A carving cutback with both fins out of the water.
 
 
A carving cutback while dragging one fin to control the arc.
 
 
 
Unweighting
 
 
 
Even under full power, there's a huge benefit to unweighting just as you reach terminal drop-in speed...and letting the mat fly before burning off a bottom turn.
 
 
 
Riding in 3rd Gear
 
"3rd Gear" is a term George Greenough uses to describe high speed mat surfing. In simple terms, riding straight-off is 1st gear, while trimming across the wave at curl speed is 2nd gear. 3rd gear is moving beyond simple trim speed and running past one section, over a flat area, and through the next section.
 
Jumping from 2nd to 3rd coming off the bottom...
 
...and running across the wall in 3rd gear. Notice how far forward the rider's body is, and how little of the mat is touching the water at this point.
 
Using the 3rd gear speed to come off the bottom again...
 
...and redirecting the energy into a lip bounce.

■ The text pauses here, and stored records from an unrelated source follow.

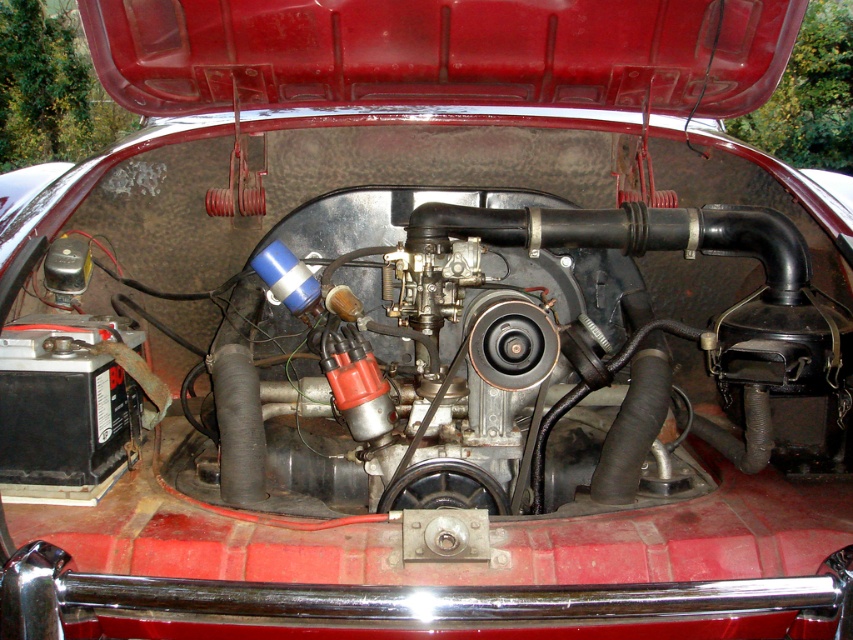
Question: Can you confirm if metallic silver engine at center is positioned to the left of smooth red hood at upper center?

Choices:
 (A) no
 (B) yes

Answer: (A)

Question: Which of the following is the farthest from the observer?

Choices:
 (A) (438, 84)
 (B) (561, 467)

Answer: (A)

Question: Considering the relative positions of metallic silver engine at center and smooth red hood at upper center in the image provided, where is metallic silver engine at center located with respect to smooth red hood at upper center?

Choices:
 (A) right
 (B) left

Answer: (A)

Question: Can you confirm if metallic silver engine at center is positioned below smooth red hood at upper center?

Choices:
 (A) no
 (B) yes

Answer: (B)

Question: Which of the following is the farthest from the observer?

Choices:
 (A) (154, 10)
 (B) (535, 330)

Answer: (A)

Question: Which point is closer to the camera?

Choices:
 (A) smooth red hood at upper center
 (B) metallic silver engine at center

Answer: (B)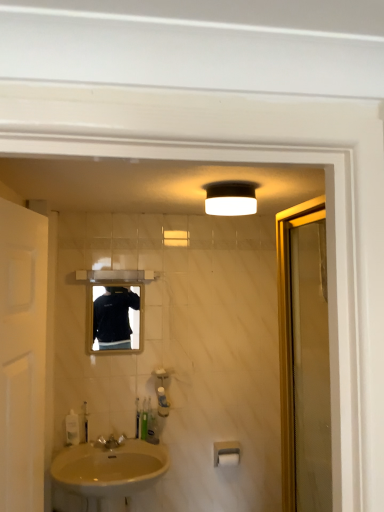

George talks about running in 3rd gear, and being able to surf through a single section of a wave three times. If enough speed is in hand, he can glide over the top of a section as it's forming, cut back across it as it crests, then run through the same section again (heading down the line) as it breaks. The photo below is a perfect example of third gear mat surfing.
 
 
 
 
 
Head First” Tube Riding
 
Here’s a simple technique to pull yourself into a tube while riding a mat...
 
Keep your head low and forward, and move it out over the inside rail. The mat will follow, and take the right line every time!
 
 
 
 
 
 
Making A Tube Ride
 
The best way to get through a tube on a mat is to spot a point on the wave well ahead of you and keep focused on it. Your body and mat will take the natural line to that point.